## Extracted records

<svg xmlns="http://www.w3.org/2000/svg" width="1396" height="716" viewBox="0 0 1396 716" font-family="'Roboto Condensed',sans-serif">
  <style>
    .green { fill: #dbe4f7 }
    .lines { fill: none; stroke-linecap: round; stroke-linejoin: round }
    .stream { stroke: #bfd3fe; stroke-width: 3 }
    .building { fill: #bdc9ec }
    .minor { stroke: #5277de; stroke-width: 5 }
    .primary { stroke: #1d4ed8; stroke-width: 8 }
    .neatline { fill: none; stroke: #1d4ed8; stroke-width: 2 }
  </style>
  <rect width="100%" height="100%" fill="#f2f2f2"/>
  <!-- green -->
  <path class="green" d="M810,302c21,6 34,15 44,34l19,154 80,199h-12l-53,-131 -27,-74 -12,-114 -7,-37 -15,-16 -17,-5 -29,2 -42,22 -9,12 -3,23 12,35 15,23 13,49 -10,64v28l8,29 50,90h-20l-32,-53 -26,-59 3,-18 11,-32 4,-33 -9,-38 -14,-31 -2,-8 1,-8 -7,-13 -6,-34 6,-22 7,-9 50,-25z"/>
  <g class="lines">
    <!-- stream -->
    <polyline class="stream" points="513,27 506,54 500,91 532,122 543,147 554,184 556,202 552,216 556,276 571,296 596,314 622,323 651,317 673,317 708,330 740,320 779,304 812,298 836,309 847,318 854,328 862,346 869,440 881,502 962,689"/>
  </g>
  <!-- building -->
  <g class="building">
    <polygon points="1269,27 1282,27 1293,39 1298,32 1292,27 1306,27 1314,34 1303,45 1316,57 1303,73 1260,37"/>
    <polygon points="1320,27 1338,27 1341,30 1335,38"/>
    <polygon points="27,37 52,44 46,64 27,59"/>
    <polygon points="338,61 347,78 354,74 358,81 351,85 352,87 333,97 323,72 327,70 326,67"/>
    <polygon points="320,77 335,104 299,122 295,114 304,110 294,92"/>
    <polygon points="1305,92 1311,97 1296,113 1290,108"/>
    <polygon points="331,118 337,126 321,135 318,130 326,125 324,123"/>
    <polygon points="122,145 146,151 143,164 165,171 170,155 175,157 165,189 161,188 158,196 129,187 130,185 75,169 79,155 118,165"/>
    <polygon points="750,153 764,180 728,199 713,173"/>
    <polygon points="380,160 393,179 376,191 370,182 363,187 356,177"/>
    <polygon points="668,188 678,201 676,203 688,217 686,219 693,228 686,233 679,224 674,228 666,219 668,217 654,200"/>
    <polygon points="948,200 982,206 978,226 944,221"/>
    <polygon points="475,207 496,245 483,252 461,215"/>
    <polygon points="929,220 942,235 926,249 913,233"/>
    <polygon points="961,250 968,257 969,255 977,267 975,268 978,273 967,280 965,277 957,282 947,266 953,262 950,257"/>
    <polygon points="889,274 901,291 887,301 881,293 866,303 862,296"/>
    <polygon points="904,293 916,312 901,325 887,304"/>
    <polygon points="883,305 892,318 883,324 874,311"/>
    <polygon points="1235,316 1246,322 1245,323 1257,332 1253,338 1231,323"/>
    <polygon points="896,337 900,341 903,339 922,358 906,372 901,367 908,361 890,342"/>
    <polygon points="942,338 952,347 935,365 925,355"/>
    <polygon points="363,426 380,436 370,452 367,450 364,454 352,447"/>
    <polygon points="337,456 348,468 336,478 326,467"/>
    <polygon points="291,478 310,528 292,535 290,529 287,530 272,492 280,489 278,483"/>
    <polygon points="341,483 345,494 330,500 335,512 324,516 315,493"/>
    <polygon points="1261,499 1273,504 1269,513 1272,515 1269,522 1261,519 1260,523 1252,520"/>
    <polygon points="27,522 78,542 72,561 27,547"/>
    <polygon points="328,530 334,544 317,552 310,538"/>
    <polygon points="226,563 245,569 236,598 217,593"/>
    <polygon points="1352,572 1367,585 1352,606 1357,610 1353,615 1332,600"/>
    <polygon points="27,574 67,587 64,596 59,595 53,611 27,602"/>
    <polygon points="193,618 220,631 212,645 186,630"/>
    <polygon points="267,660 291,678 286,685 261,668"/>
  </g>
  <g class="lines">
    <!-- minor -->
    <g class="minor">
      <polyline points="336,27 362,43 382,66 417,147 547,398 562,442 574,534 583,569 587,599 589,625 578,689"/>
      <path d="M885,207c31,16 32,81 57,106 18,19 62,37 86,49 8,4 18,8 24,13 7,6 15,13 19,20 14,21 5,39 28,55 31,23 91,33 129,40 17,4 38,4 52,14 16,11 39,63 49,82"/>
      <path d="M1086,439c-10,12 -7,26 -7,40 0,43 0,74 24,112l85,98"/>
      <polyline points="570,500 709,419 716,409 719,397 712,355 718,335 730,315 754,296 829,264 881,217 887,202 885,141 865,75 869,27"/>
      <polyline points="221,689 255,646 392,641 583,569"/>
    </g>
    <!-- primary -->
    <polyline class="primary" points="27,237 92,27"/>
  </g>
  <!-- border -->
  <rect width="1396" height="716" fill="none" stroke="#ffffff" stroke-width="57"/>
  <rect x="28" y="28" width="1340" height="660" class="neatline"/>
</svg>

...

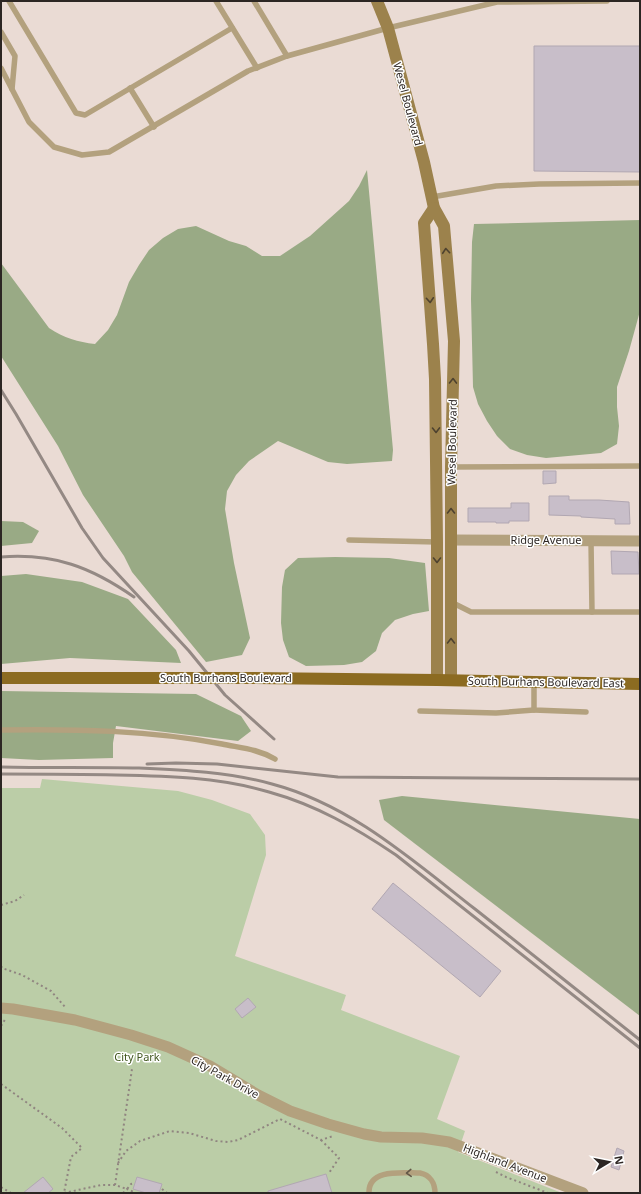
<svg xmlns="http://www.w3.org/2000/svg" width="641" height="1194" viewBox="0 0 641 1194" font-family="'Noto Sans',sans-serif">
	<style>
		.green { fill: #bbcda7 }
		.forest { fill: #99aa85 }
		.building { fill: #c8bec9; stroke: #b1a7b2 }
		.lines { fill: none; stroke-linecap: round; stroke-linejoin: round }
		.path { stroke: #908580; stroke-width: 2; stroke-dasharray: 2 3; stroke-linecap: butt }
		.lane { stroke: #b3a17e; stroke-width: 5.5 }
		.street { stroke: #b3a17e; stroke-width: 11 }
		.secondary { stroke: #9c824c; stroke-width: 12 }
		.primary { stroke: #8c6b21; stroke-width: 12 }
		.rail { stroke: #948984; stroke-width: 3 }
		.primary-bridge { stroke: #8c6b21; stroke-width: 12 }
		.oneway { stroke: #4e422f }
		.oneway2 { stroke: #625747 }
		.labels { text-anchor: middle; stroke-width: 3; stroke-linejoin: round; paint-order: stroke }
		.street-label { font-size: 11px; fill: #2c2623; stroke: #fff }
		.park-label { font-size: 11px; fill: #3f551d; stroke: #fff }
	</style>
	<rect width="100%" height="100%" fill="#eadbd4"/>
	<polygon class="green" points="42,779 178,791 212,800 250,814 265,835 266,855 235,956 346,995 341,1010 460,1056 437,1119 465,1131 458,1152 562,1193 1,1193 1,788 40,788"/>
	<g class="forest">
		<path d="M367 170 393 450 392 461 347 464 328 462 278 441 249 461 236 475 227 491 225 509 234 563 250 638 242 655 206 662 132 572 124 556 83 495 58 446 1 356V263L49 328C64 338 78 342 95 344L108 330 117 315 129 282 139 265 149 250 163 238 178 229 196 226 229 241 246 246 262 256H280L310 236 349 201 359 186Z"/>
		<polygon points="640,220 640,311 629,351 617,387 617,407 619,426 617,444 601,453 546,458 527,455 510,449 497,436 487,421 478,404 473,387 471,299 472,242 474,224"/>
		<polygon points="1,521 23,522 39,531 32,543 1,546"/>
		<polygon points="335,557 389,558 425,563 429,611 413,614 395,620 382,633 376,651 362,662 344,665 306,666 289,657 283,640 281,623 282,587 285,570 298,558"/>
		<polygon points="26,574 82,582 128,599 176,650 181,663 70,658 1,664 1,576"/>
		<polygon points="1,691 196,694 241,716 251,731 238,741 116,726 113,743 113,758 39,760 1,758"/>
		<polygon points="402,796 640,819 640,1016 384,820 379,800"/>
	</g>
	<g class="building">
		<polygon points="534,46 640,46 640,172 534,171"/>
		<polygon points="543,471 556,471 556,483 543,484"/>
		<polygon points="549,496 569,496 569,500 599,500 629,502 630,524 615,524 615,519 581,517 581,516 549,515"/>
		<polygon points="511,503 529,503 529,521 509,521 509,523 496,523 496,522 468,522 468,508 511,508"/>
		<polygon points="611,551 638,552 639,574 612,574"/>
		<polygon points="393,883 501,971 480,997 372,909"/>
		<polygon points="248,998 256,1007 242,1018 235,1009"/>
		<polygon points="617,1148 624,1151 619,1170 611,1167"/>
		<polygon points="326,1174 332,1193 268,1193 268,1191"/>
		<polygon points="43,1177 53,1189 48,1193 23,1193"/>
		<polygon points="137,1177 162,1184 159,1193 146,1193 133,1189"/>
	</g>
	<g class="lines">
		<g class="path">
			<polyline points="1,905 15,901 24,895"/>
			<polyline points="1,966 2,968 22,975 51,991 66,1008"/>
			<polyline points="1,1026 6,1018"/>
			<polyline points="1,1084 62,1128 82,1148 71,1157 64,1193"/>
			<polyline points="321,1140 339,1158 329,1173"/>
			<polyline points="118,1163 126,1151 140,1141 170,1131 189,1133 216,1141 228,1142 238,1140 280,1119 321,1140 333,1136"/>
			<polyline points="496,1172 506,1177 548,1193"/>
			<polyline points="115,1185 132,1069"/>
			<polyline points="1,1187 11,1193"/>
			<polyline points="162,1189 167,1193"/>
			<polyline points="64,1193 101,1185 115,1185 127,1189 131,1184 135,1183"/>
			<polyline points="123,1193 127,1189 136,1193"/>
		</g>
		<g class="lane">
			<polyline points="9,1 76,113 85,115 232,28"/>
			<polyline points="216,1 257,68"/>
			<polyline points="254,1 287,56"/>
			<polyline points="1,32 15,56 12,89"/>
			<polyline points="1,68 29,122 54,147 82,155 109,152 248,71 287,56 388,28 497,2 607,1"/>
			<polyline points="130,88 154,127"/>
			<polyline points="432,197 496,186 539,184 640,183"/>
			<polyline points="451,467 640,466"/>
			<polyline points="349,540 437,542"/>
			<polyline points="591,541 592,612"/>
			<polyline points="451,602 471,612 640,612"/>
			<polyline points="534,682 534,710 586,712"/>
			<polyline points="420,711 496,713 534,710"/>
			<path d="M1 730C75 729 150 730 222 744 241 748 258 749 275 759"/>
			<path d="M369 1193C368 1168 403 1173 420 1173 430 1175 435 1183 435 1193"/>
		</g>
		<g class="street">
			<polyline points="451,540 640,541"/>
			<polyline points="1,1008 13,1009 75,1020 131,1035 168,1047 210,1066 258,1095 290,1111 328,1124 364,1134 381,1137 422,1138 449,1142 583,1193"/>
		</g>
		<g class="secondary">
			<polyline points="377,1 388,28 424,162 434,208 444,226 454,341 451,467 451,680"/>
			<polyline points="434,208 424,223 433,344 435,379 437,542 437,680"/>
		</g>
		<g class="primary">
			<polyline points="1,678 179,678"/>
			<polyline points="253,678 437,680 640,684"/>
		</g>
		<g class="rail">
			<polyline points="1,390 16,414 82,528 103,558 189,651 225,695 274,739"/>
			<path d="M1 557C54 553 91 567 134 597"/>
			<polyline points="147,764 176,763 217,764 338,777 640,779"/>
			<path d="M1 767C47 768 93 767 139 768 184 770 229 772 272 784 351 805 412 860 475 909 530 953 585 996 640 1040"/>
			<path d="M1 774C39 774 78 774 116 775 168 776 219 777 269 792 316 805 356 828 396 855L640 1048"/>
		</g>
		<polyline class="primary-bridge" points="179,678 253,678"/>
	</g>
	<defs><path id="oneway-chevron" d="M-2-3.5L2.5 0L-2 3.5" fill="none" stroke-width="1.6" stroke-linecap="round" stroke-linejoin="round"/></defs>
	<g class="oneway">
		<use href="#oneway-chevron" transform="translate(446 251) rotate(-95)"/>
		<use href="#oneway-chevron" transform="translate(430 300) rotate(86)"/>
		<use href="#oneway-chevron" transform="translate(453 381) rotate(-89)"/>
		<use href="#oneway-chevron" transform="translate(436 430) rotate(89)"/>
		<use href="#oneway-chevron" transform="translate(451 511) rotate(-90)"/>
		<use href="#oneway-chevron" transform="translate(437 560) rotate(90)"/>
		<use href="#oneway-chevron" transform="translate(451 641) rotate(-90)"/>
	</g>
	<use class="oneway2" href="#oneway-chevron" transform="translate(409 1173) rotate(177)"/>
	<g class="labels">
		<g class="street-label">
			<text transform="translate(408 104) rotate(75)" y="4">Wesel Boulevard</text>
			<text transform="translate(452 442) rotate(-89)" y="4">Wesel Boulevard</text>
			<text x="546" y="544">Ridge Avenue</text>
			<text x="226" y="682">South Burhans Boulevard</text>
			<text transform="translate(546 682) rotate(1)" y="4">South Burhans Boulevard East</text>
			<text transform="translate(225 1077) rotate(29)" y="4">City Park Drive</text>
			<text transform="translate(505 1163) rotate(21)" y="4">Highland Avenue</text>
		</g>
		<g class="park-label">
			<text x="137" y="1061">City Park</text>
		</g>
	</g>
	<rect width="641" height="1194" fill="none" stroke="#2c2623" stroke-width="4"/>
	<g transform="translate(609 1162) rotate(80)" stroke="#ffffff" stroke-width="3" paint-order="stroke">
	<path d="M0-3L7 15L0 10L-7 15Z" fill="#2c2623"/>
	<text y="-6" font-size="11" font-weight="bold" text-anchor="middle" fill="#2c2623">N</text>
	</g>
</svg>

==

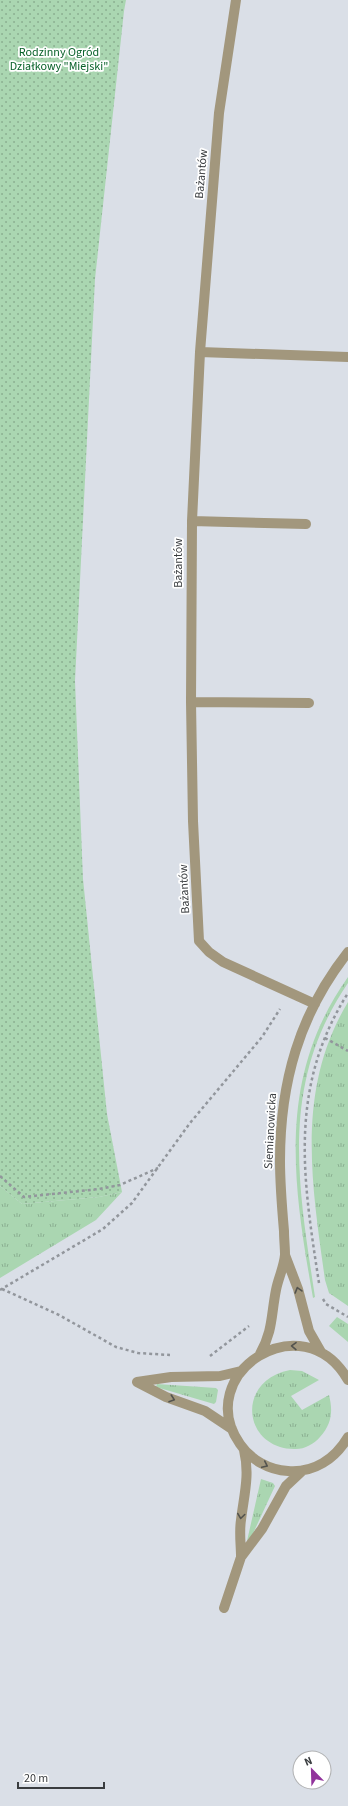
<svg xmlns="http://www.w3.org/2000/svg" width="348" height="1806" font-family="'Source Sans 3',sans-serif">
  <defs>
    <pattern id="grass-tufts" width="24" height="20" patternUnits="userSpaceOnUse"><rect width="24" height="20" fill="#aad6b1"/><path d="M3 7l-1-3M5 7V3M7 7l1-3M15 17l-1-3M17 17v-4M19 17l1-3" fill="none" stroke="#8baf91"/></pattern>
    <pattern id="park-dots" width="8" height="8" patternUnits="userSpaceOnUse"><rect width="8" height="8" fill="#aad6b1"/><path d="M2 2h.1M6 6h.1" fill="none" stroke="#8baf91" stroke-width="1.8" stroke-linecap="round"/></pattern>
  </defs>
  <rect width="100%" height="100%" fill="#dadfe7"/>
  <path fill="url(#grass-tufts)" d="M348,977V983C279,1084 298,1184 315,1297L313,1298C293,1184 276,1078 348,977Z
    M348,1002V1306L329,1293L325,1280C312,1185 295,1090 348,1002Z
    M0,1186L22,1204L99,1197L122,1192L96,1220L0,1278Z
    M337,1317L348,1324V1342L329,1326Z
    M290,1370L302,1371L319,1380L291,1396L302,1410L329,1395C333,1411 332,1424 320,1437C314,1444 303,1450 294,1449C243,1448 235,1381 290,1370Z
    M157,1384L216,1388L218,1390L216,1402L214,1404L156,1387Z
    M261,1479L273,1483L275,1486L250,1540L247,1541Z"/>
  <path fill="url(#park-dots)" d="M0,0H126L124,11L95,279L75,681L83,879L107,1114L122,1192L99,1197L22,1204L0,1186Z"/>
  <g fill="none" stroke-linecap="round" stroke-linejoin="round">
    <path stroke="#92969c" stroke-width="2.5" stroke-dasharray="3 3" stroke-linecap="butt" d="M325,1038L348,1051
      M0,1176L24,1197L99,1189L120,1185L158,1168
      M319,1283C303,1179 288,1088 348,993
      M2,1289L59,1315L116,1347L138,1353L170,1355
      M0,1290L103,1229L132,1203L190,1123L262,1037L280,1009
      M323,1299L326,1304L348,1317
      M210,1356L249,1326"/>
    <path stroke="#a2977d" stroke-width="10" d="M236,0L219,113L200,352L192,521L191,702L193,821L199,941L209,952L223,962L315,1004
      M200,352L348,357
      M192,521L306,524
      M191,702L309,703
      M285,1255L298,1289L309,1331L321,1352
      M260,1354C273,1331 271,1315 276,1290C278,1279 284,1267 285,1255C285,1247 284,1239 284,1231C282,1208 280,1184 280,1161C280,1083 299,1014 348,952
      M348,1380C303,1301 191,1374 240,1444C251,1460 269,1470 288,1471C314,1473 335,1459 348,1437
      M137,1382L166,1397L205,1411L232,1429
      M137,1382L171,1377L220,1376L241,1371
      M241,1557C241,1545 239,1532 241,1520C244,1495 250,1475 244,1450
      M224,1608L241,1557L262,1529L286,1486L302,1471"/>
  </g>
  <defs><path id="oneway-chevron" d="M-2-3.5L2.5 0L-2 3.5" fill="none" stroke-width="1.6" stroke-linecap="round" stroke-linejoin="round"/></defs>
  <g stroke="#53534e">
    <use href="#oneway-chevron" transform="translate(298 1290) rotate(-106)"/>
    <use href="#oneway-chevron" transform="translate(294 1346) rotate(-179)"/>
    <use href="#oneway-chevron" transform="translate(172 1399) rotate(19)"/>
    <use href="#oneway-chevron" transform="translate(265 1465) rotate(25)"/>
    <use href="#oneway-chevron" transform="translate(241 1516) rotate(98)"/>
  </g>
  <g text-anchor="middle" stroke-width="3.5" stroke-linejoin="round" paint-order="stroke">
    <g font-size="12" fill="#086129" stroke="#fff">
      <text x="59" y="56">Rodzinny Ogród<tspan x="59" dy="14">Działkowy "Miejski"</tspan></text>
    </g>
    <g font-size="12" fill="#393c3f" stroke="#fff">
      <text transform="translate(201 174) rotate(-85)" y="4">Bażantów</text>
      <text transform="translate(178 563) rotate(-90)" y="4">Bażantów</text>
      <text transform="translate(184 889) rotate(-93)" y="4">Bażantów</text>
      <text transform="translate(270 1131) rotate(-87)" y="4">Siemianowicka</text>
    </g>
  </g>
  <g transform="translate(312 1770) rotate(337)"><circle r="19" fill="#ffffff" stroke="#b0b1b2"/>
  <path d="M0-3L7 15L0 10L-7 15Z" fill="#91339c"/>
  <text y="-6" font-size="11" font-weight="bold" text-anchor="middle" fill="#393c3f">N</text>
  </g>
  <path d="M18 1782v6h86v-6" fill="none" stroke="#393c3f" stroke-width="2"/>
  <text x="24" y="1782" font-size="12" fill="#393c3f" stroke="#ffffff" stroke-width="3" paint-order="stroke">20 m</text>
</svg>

## Problem details
Working down the entries above, count each line in which "weight" occurs, and state only the resulting number.

## Response box
2